» WHAT IS EXPECTED: Starting at the first line of the data, print each line verbatim up to and including the line bearing "(346, 297) none -> [477,392,492,404] of", omitting pictures.

╔══

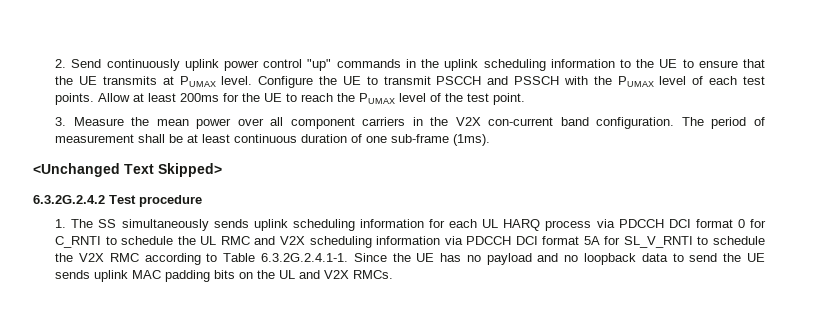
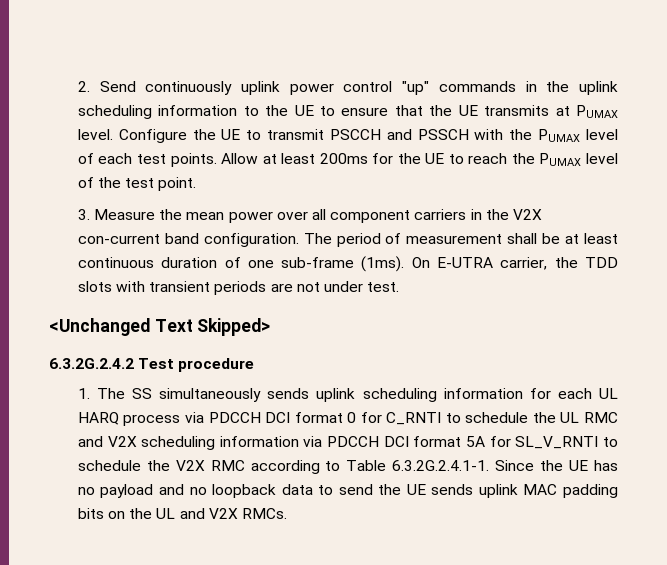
(491, 140) none -> [411,257,618,270] [77,281,400,295] On E-UTRA carrier, the TDD slots with transient periods are not under test.

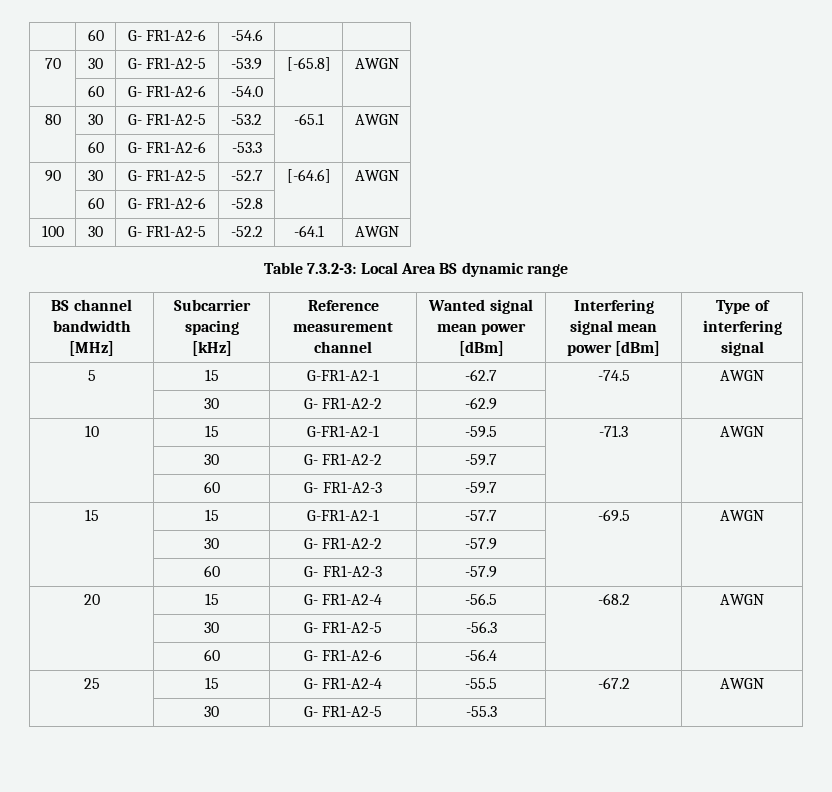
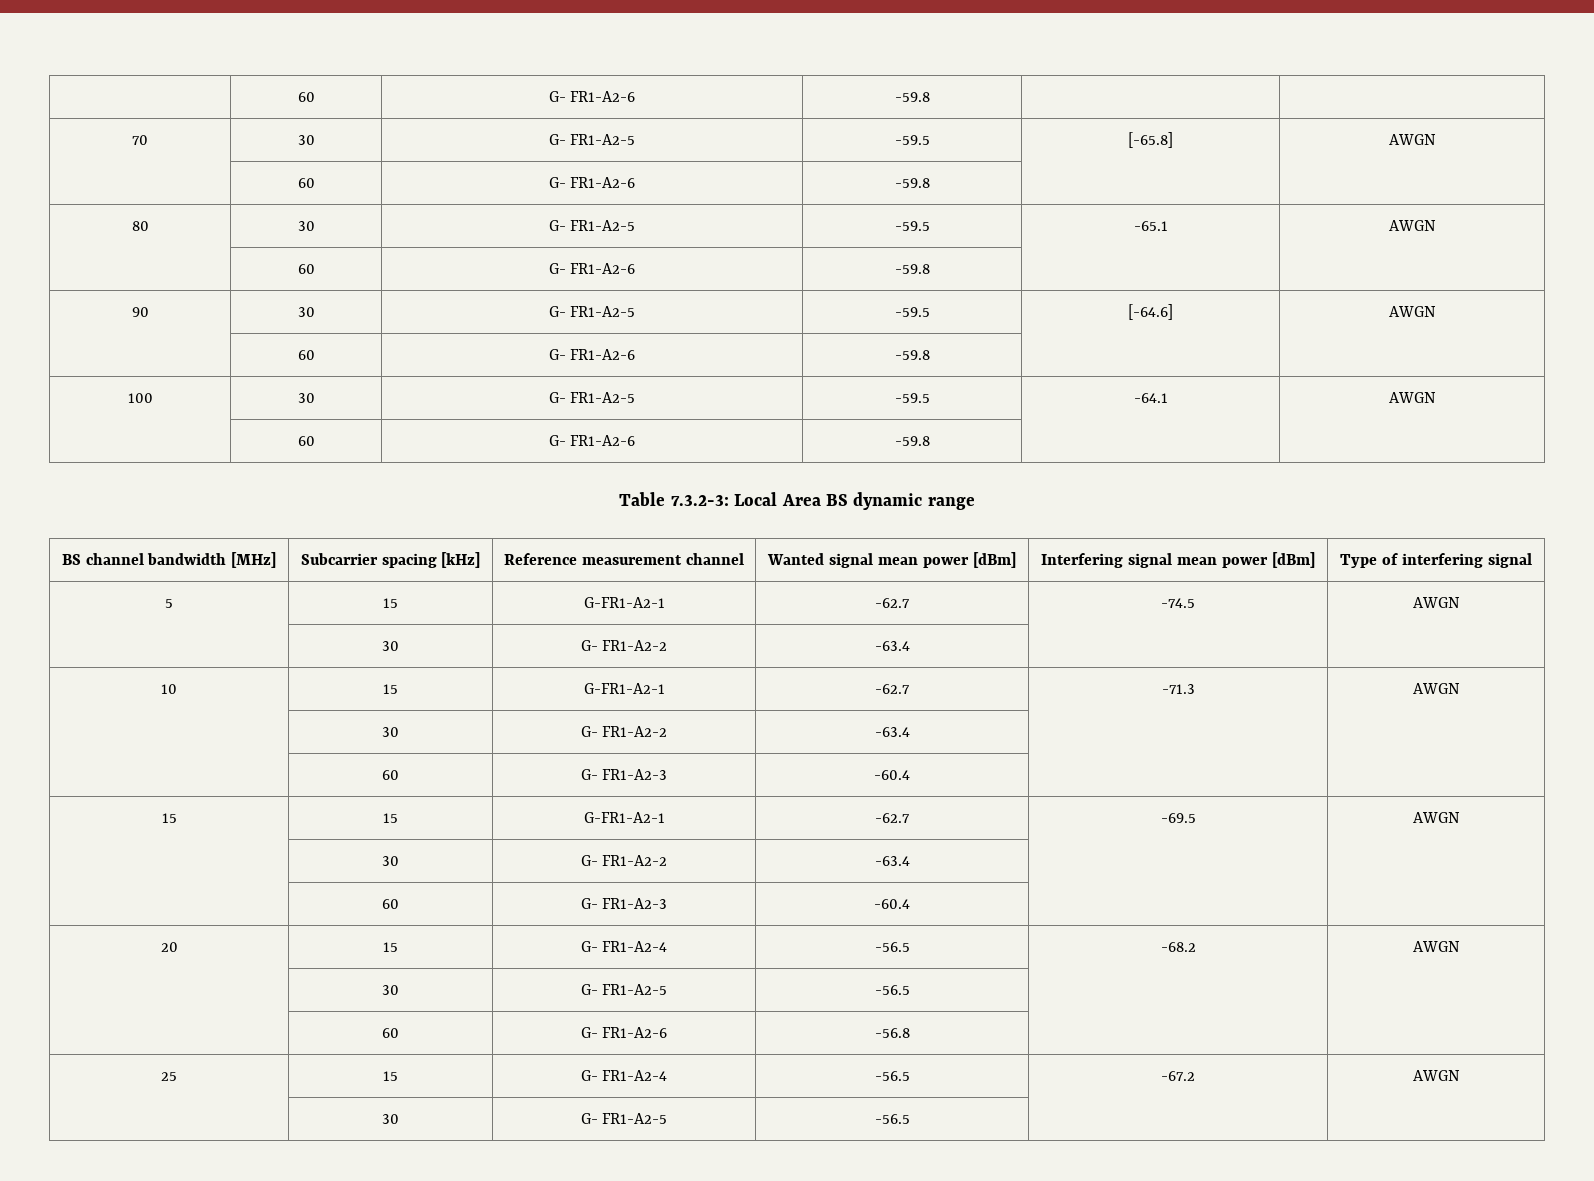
[87,29,104,41] [127,29,207,41] [230,29,263,41] | 60 | G- FR1-A2-6 | -54.6 -> [297,92,315,102] [548,91,636,102] [894,92,930,102] | 60 | G- FR1-A2-6 | -59.8
[231,58,262,70] -53.9 -> [894,135,930,145] -59.5
[230,86,263,97] -54.0 -> [894,178,930,188] -59.8
[231,114,262,125] -53.2 -> [894,221,930,231] -59.5
[231,142,262,153] -53.3 -> [894,264,930,274] -59.8
[230,170,263,181] -52.7 -> [894,307,930,317] -59.5
[230,198,263,209] -52.8 -> [894,350,930,360] -59.8
[230,226,263,237] -52.2 -> [894,393,930,403] -59.5
(399, 231) none -> [297,436,315,446] [548,435,636,446] [894,436,930,446] // | 60 | G- FR1-A2-6 | -59.8 | |
[465,397,497,410] -62.9 -> [874,641,910,651] -63.4
[465,426,497,438] -59.5 -> [875,684,910,694] -62.7
[465,454,497,466] [203,481,220,493] [304,481,382,493] [465,482,497,494] -59.7 | | // | 60 | G- FR1-A2-3 | -59.7 -> [874,727,910,737] [382,770,399,780] [580,769,668,780] [874,770,910,780] -63.4 | | // | 60 | G- FR1-A2-3 | -60.4
[465,510,497,521] -57.7 -> [875,813,910,823] -62.7
[465,538,497,550] [203,565,220,577] [304,565,382,577] [465,566,497,578] -57.9 | | // | 60 | G- FR1-A2-3 | -57.9 -> [874,856,910,866] [382,899,399,909] [580,898,668,909] [874,899,910,909] -63.4 | | // | 60 | G- FR1-A2-3 | -60.4
[465,621,497,633] [203,649,220,661] [303,649,383,661] [465,649,497,661] -56.3 | | // | 60 | G- FR1-A2-6 | -56.4 -> [874,985,910,995] [382,1028,399,1038] [580,1027,668,1038] [874,1028,910,1038] -56.5 | | // | 60 | G- FR1-A2-6 | -56.8
[465,678,497,689] -55.5 -> [874,1071,910,1081] -56.5
[465,706,497,717] -55.3 -> [874,1114,910,1124] -56.5

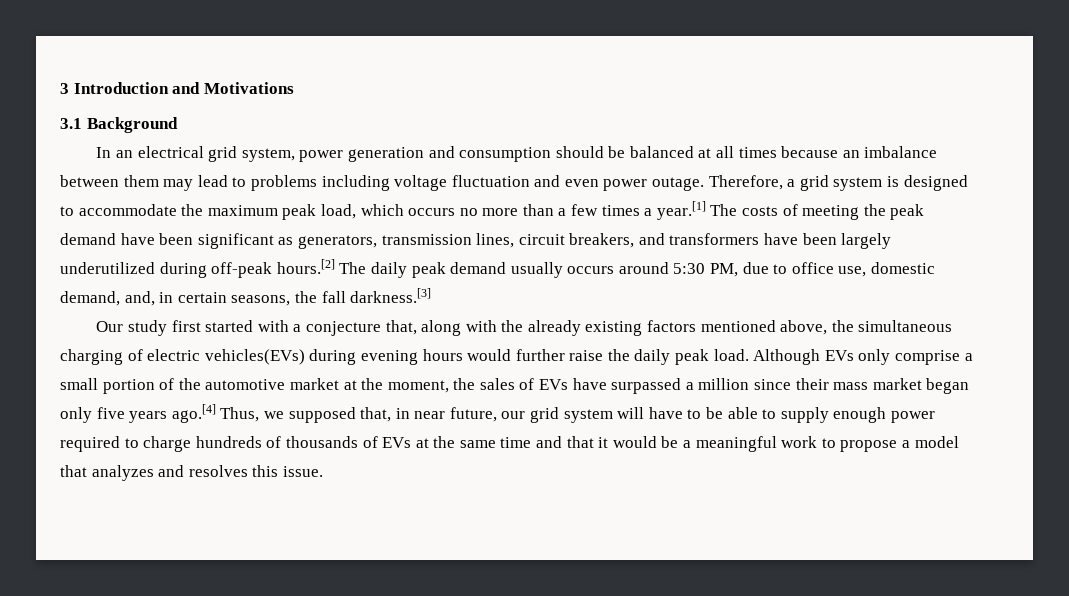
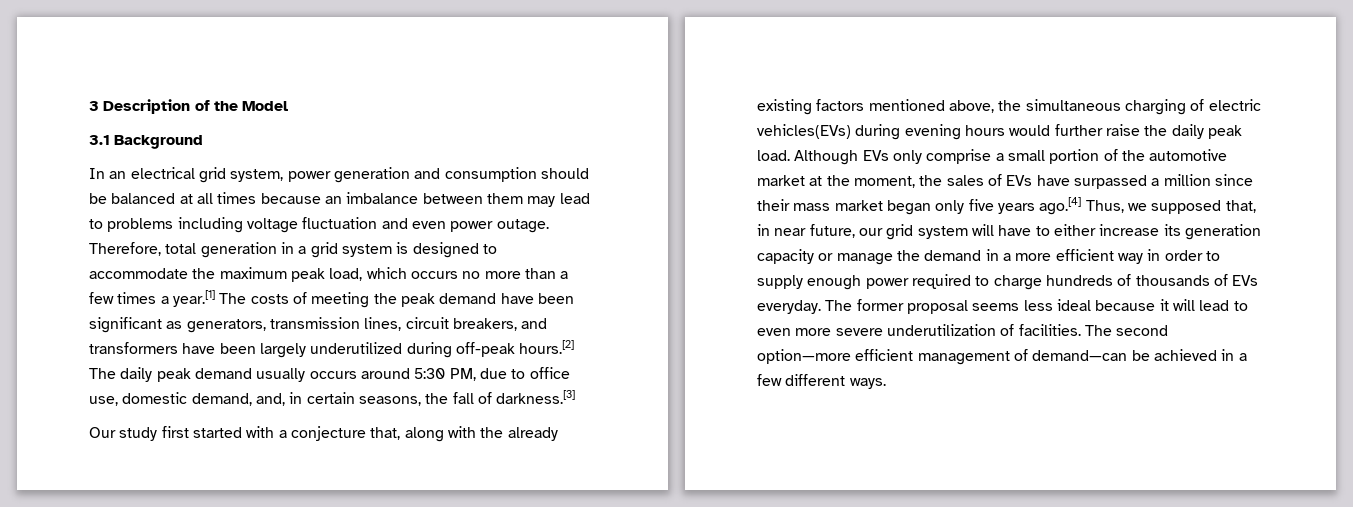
[73,82,294,94] Introduction and Motivations -> [103,99,289,114] Description of the Model
(783, 182) none -> [165,242,294,258] total generation in
(346, 297) none -> [477,392,492,404] of
[706,407,758,419] be able -> [1053,224,1261,240] [757,249,1203,265] either increase its generation capacity or manage the demand in a more efficient way in order
[415,436,959,452] [60,465,323,481] at the same time and that it would be a meaningful work to propose a model that analyzes and resolves this issue. -> [757,299,1248,314] [757,324,1169,336] [757,349,1247,365] [757,374,886,389] everyday. The former proposal seems less ideal because it will lead to even more severe underutilization of facilities. The second option—more efficient management of demand—can be achieved in a few different ways.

╚══

» ANSWER FOR THE TASK:
(491, 140) none -> [411,257,618,270] [77,281,400,295] On E-UTRA carrier, the TDD slots with transient periods are not under test.

[87,29,104,41] [127,29,207,41] [230,29,263,41] | 60 | G- FR1-A2-6 | -54.6 -> [297,92,315,102] [548,91,636,102] [894,92,930,102] | 60 | G- FR1-A2-6 | -59.8
[231,58,262,70] -53.9 -> [894,135,930,145] -59.5
[230,86,263,97] -54.0 -> [894,178,930,188] -59.8
[231,114,262,125] -53.2 -> [894,221,930,231] -59.5
[231,142,262,153] -53.3 -> [894,264,930,274] -59.8
[230,170,263,181] -52.7 -> [894,307,930,317] -59.5
[230,198,263,209] -52.8 -> [894,350,930,360] -59.8
[230,226,263,237] -52.2 -> [894,393,930,403] -59.5
(399, 231) none -> [297,436,315,446] [548,435,636,446] [894,436,930,446] // | 60 | G- FR1-A2-6 | -59.8 | |
[465,397,497,410] -62.9 -> [874,641,910,651] -63.4
[465,426,497,438] -59.5 -> [875,684,910,694] -62.7
[465,454,497,466] [203,481,220,493] [304,481,382,493] [465,482,497,494] -59.7 | | // | 60 | G- FR1-A2-3 | -59.7 -> [874,727,910,737] [382,770,399,780] [580,769,668,780] [874,770,910,780] -63.4 | | // | 60 | G- FR1-A2-3 | -60.4
[465,510,497,521] -57.7 -> [875,813,910,823] -62.7
[465,538,497,550] [203,565,220,577] [304,565,382,577] [465,566,497,578] -57.9 | | // | 60 | G- FR1-A2-3 | -57.9 -> [874,856,910,866] [382,899,399,909] [580,898,668,909] [874,899,910,909] -63.4 | | // | 60 | G- FR1-A2-3 | -60.4
[465,621,497,633] [203,649,220,661] [303,649,383,661] [465,649,497,661] -56.3 | | // | 60 | G- FR1-A2-6 | -56.4 -> [874,985,910,995] [382,1028,399,1038] [580,1027,668,1038] [874,1028,910,1038] -56.5 | | // | 60 | G- FR1-A2-6 | -56.8
[465,678,497,689] -55.5 -> [874,1071,910,1081] -56.5
[465,706,497,717] -55.3 -> [874,1114,910,1124] -56.5

[73,82,294,94] Introduction and Motivations -> [103,99,289,114] Description of the Model
(783, 182) none -> [165,242,294,258] total generation in
(346, 297) none -> [477,392,492,404] of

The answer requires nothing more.